Die Ärzteschaft sieht sich von dem Minister übergangen
Dass die Pläne von Karl Lauterbach ohne weitere Abstimmung mit den Fachverbänden an die Öffentlichkeit gelangt waren, hat der Minister inzwischen selbst als Fehler bekundet. Besonders die Gemüter der Ärzte hat er damit erhitzt. Jens Steinat bezieht als Vorsitzender und im Namen der Ärzteschaft Backnang Stellung: „Es zeigt sich leider ein Fortgang des Verhaltensmusters von Gesundheitsminister Lauterbach: Missachtung der niedergelassenen Ärzteschaft durch populistische Maßnahmen, ohne einen Gedanken an Wertschätzung für uns Hausärztinnen und Hausärzte und ohne Beachtung der Qualität und Sinnhaftigkeit der Maßnahmen.“
Die Apotheken würden, ob fachlich und personell qualifiziert oder nicht, mit Zusatzaufgaben versorgt, die dann auch noch zum Teil besser vergütet werden. „Vorsorgemaßnahmen sind wichtig und werden in der ambulanten ärztlichen Medizin auch sorgsam und pflichtbewusst durchgeführt, aber nicht mit der Gießkanne und mal so nebenbei an der Theke“, sagt der Allgemeinmediziner.
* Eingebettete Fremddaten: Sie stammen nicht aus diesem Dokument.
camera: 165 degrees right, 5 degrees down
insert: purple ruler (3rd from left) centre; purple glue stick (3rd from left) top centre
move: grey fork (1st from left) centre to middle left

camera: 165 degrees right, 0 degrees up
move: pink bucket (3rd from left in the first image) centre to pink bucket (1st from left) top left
Die Ärzteschaft heiße das Auslagern von Vorsorgeuntersuchungen nicht gut. Zudem sei es bei der Vorsorge wichtig, dass familiäre und soziale Lebensumstände der Patienten bekannt sind.
Keine Entlastung der Hausarztpraxen
Eine Entlastung der Hausarztpraxen sieht die Ärzteschaft Backnang dadurch ebenfalls nicht gegeben, weil die Kunden der Apotheken bei Auffälligkeiten kostenlos in den Arztpraxen beraten werden müssten, „und das größtenteils unnötig, da zum Beispiel eine leichte Cholesterinerhöhung bei einem sonst gesunden jungen Menschen keine Relevanz hat“, sagt Steinat. So können keine hausärztlichen Strukturen aufrechterhalten werden, weder zeitlich noch finanziell“, fügt er hinzu.
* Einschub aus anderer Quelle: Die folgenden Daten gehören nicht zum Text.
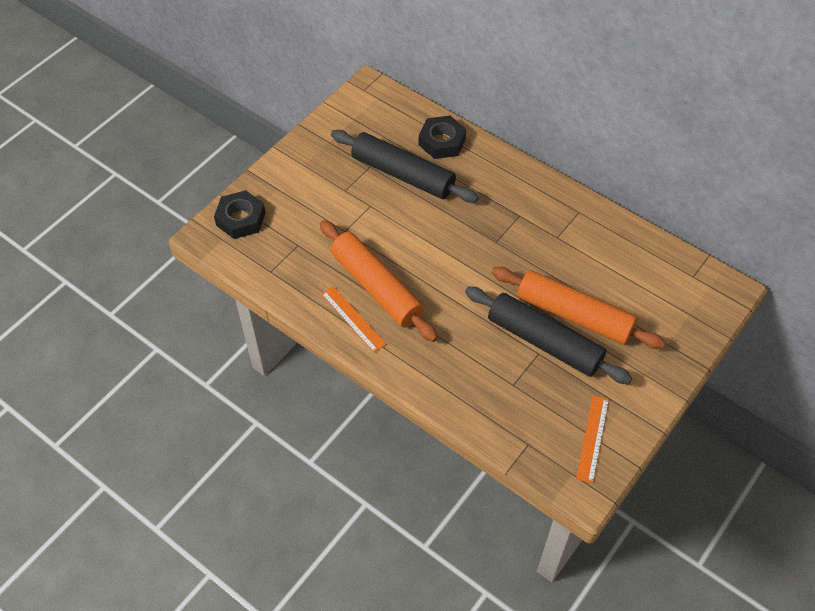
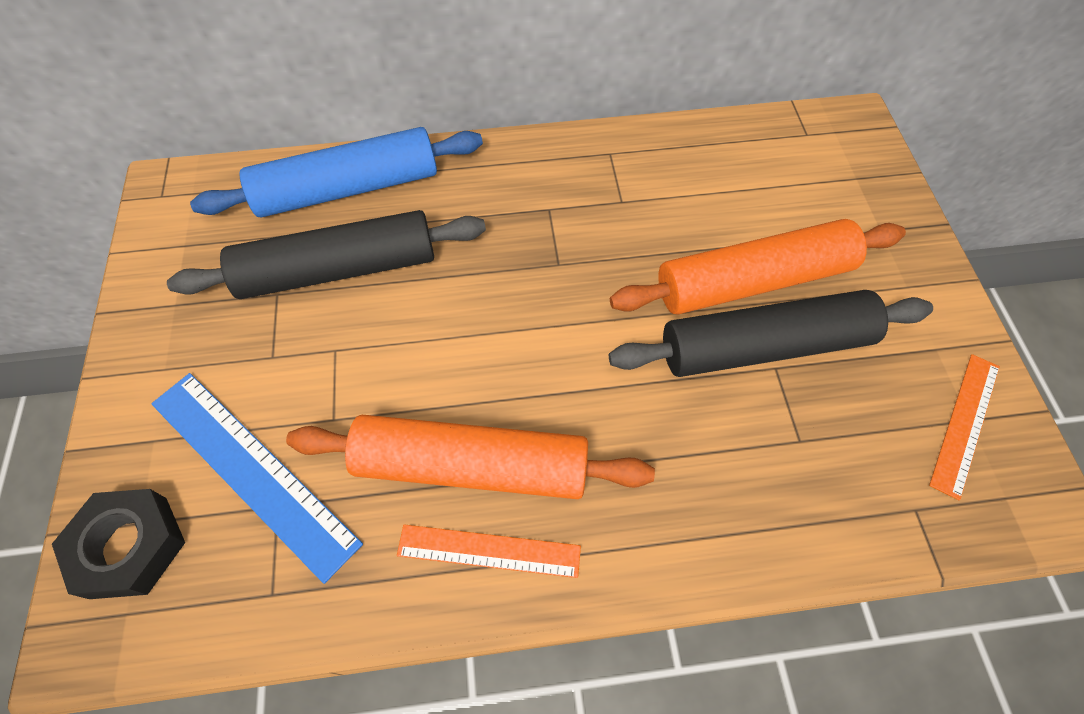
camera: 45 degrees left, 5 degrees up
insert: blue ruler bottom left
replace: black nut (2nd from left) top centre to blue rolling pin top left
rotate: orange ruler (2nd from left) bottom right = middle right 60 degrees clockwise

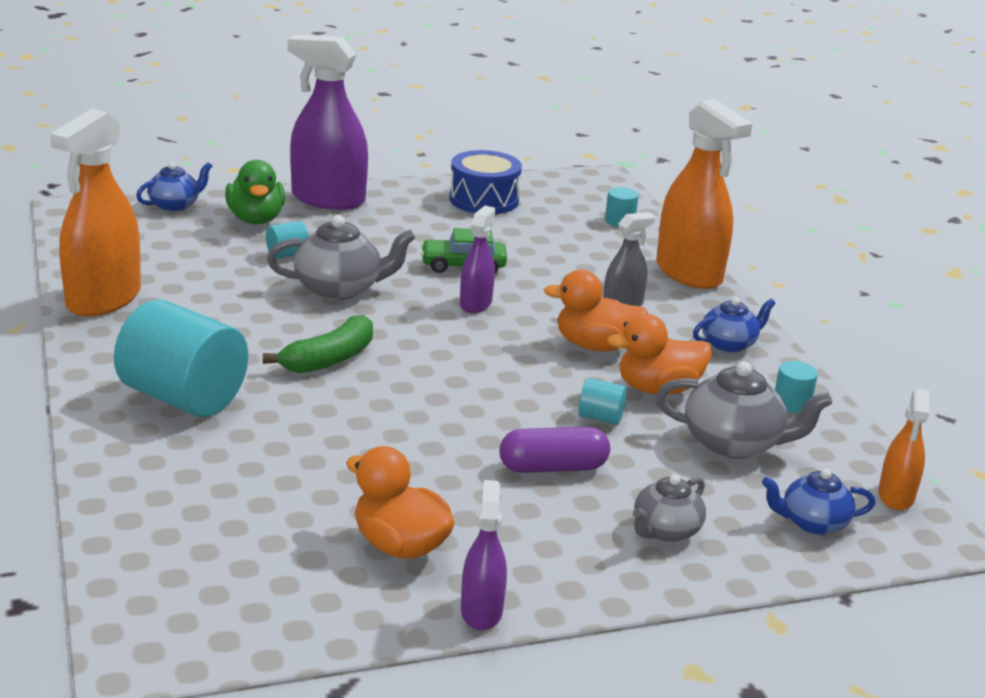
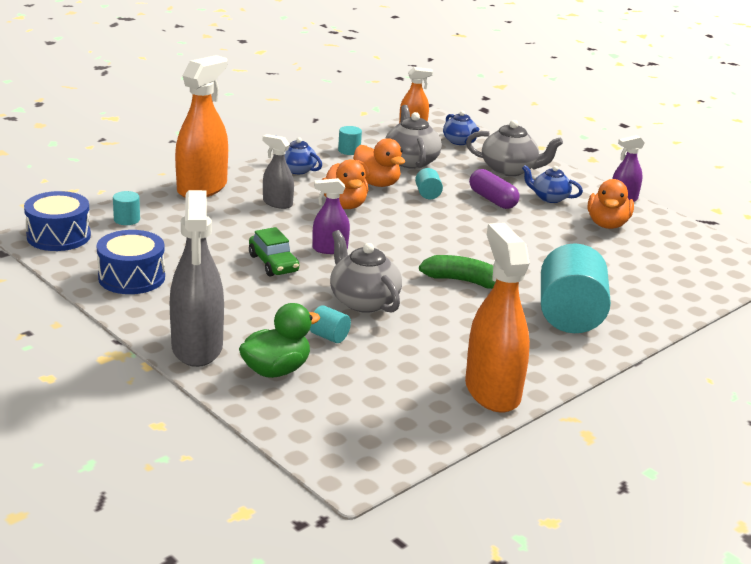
camera: 115 degrees left, 0 degrees up
insert: blue drum (1st from left) middle left
move: blue teapot (1st from left in the first image) top left to blue teapot (3rd from left) top right
recolor: purple spray bottle (1st from left) top left to grey spray bottle (1st from left) middle left
rotate: orange spray bottle (1st from left in the first image) top left = centre 105 degrees counterclockwise
resize: grey teapot (2nd from left in the first image) bottom right = top right x1.55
Lauterbach betonte bereits nach der harschen Kritik vonseiten der Ärzte, dass er das Gespräch zum Hausärztinnen- und Hausärzteverband suchen werde. Ihm gehe es mit seinen Plänen vor allem darum, Unterversorgung zu bekämpfen – unter anderem bei Dyslipidämie, einer Fettstoffwechselstörung. Hier könne ein niedrigschwelliger Check in der Apotheke Problemfälle detektieren, zitierte ihn die Ärzte-Zeitung.